Big Carts, Big Calories

Club stores like Costco and Sam’s Club offer low prices and large packages. But beware the extra calories, fat, and sugar that come along for the ride, says Tuck marketing professor Kusum Ailawadi.

For most consumers, the allure of shopping at a warehouse club store—such as Costco or B.J.’s—is easy to articulate.

There’s a certain logic to the stores’ low prices and bulk packaging: you can get more for your money, and make fewer trips to your regular grocery store. And the membership fee of $50 or $100 pays for itself in the money you save versus shopping at a traditional supermarket. The club store industry has been riding that calculation to great success. Between 1992 and 2013, club stores and supercenters were the fastest growing retail category in the U.S., with sales rising from $40 billion to $420 billion, and the number of club stores exploding to more than 1,600.

There’s just one problem. The whole value proposition basically falls apart in practice. As Kusum Ailawadi, the Charles Jordan 1911 TU’12 Professor of Marketing, finds in a new research paper, people who shop at club stores are spending more on food and making more shopping trips than they would if they didn’t shop there, and they’re eating more too. “We are not saving time, we are not saving money,” Ailawadi says, “and we’re increasing our consumption of non-perishable and impulse foods.”

Ailawadi details these findings in “The Club Store Effect: Impact of Shopping in Warehouse Club Stores on Consumers’ Packaged Food Purchases,” which was co-written with Yu Ma of McGill University and Dhruv Grewal of Babson College. The paper is forthcoming in the Journal of Marketing Research.

As with many of Ailawadi’s previous studies on consumer food shopping behavior, this research relies in part on homescan panel data from several thousand households who have agreed to scan the barcodes of every grocery item they bring into their house.
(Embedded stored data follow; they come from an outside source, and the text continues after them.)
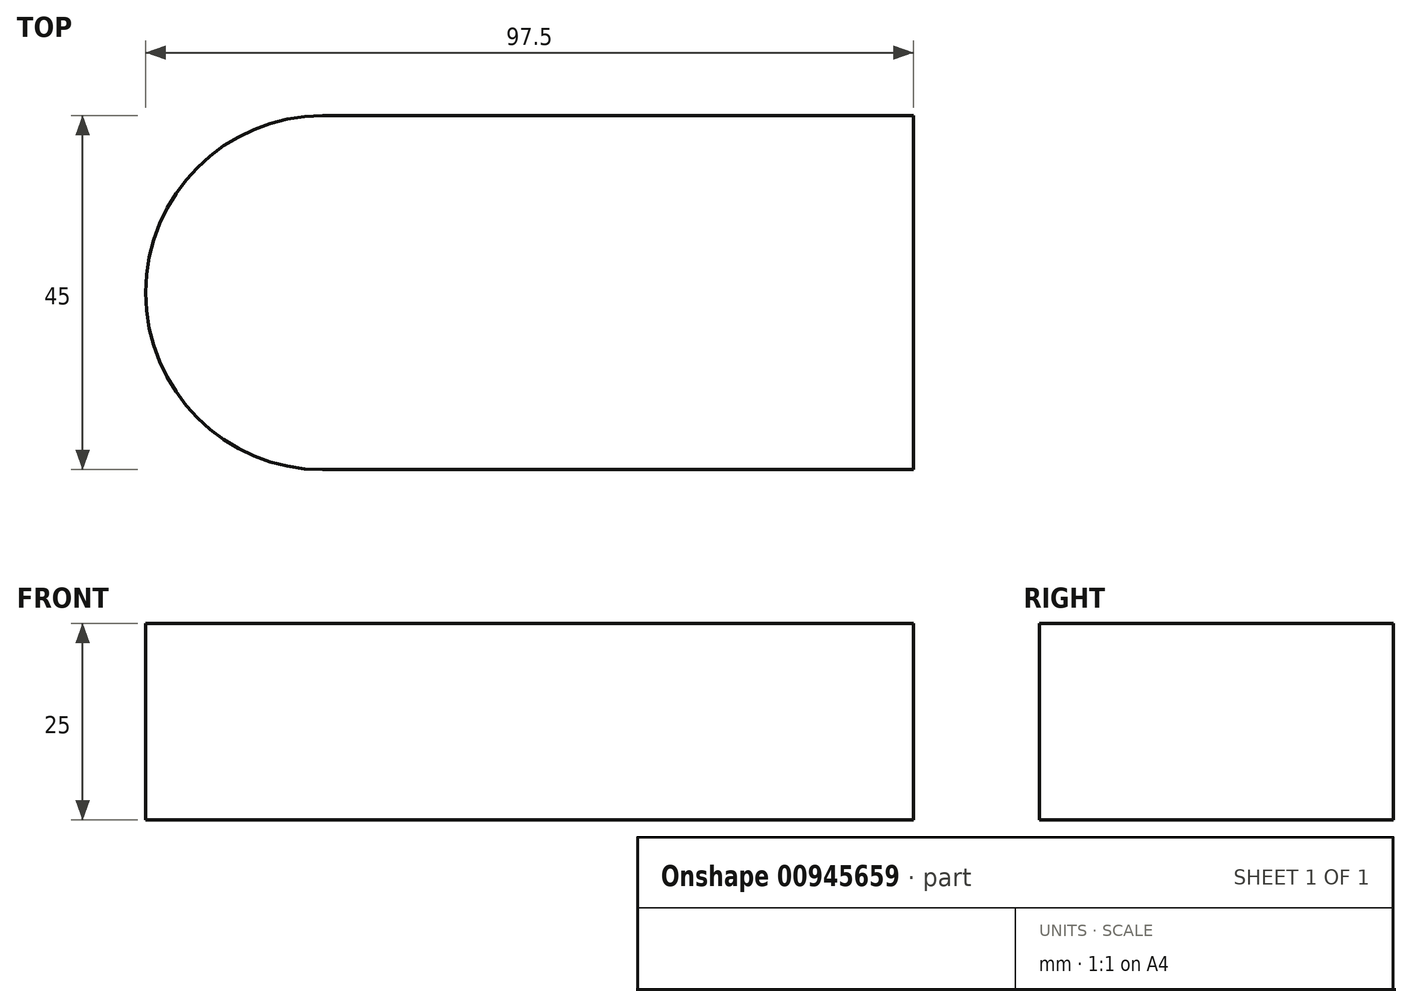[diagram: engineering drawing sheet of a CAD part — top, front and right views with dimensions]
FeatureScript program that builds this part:
annotation { "Feature Type Name" : "Feature", "Feature Type Description" : "" }
export const myFeature = defineFeature(function(context is Context, id is Id, definition is map)
    precondition{}
    {
        {
            var Q0;
            Q0=qCreatedBy(makeId("Top.planeOp"),FACE);
            var sketch = newSketch(context, id + "F0", { "sketchPlane" : qUnion([Q0])});
            skCircle(sketch, "E0", {"center": v(0, 0) * mm, "radius": 22.5 * mm});
            skLineSegment(sketch, "E1", {"start": v(0, 22.5) * mm, "end": v(75, 22.5) * mm});
            skLineSegment(sketch, "E2", {"start": v(75, 22.5) * mm, "end": v(75, -22.5) * mm});
            skLineSegment(sketch, "E3", {"start": v(75, -22.5) * mm, "end": v(0, -22.5) * mm});
            skSolve(sketch);
        }
        {
            var Q0;
            {var subQ0=sQuery(id+"F0.wireOp",EDGE,"E1");Q0=makeQuery(id+"F0.imprint","IMPRINT",FACE,{"disambiguationData":[TD([[makeQuery(id+"F0.imprint","IMPRINT",EDGE,{"derivedFrom":subQ0}),-1.0]])]});}
            var Q1;
            {var subQ0=sQuery(id+"F0.wireOp",EDGE,"E0");var subQ1=makeQuery(id+"F0.imprint","INTERSECT",VERTEX,{"derivedFrom":[subQ0,sQuery(id+"F0.wireOp",EDGE,"E1")]});Q1=makeQuery(id+"F0.imprint","IMPRINT",FACE,{"disambiguationData":[TD([[makeQuery(id+"F0.imprint","IMPRINT",EDGE,{"disambiguationData":[TD([[subQ1,-1.0]])],"derivedFrom":subQ0}),1.0]])]});}
            extrude(context, id + "F1", {"entities" : qUnion([Q0, Q1]), "depth" : 25 * mm, "offsetDistance" : 25 * mm});
        }
        {
            var Q0;
            {var subQ0=sQuery(id+"F0.wireOp",EDGE,"E0");var subQ1=makeQuery(id+"F0.imprint","INTERSECT",VERTEX,{"derivedFrom":[subQ0,sQuery(id+"F0.wireOp",EDGE,"E1")]});Q0=makeQuery(id+"F0.imprint","IMPRINT",FACE,{"disambiguationData":[TD([[makeQuery(id+"F0.imprint","IMPRINT",EDGE,{"disambiguationData":[TD([[subQ1,-1.0]])],"derivedFrom":subQ0}),1.0]])]});}
            extrude(context, id + "F2", {"entities" : qUnion([Q0]), "operationType" : NewBodyOperationType.ADD, "depth" : 25 * mm, "offsetDistance" : 25 * mm});
        }
    });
The authors then combine that data with three other sources: an annual health and wellness survey given to the homescan households, the nutrition information for most of the purchases they made, and new club store openings during the research period of 2006 through 2009. The unique combination of these data, along with multiple types of econometric analysis, allows the researchers to answer the central counterfactual question of the study: “what would those people who are now shopping at the club store have done if they had not shopped at the club store?” Ailawadi says. “We’re trying to get as close as possible to that causal effect.”

We are not saving time, we are not saving money, and we’re increasing our consumption of non-perishable and impulse foods.

The club store effect is substantial. Club store shoppers are, per capita, taking home about 3,500 more calories per month—a 7 to 10 percent increase—than if they didn’t shop at that format. Ailawadi can’t prove that households are actually eating all of this food, since she can only observe purchases, but her prior research has shown that when people bring more food into their house, they also consume more food. The research team also finds that much of the club store effect comes from storable foods and not perishable ones—which is less likely to spoil fast and be thrown away. Those extra calories can make a big difference in consumers’ health—just adding 100 calories per day to one’s diet can result in 10 pounds of weight gain over the course of a year.

For those who think these results don’t apply to them, Ailawadi has some bad news: “We didn’t see any significant difference based on education, health consciousness, or even income,” she says. The club store effect was slightly reduced for people who spend more than average on health and personal care products—presumably they care more about how they feel and look. And the effect was more pronounced for large families.

With this research in hand, Ailawadi hopes consumers will think more deeply about their grocery shopping. For example, she doesn’t want people to fall prey to the common belief that we can stockpile food at home for convenience but not increase consumption. This is just as important to remember for supposedly healthy packaged foods. People tend to have a health-halo bias, thinking they can eat large quantities of something that is perceived as being healthy. But they end up offsetting any health benefits of the food by eating larger quantities of it.

Ailawadi isn’t against club stores. She just wants them to be more mindful of the impact they can have on consumer health. “There are clearly some win-wins for the warehouse club format,” she says. Because these stores sell in bulk, reducing calories in their products by small amounts can have a large aggregate benefit. And club stores don’t need to always charge more for healthy foods; the price premium can be on junk food. “A nudge like that can go a long way, as my own research as well as that of my colleagues has shown.”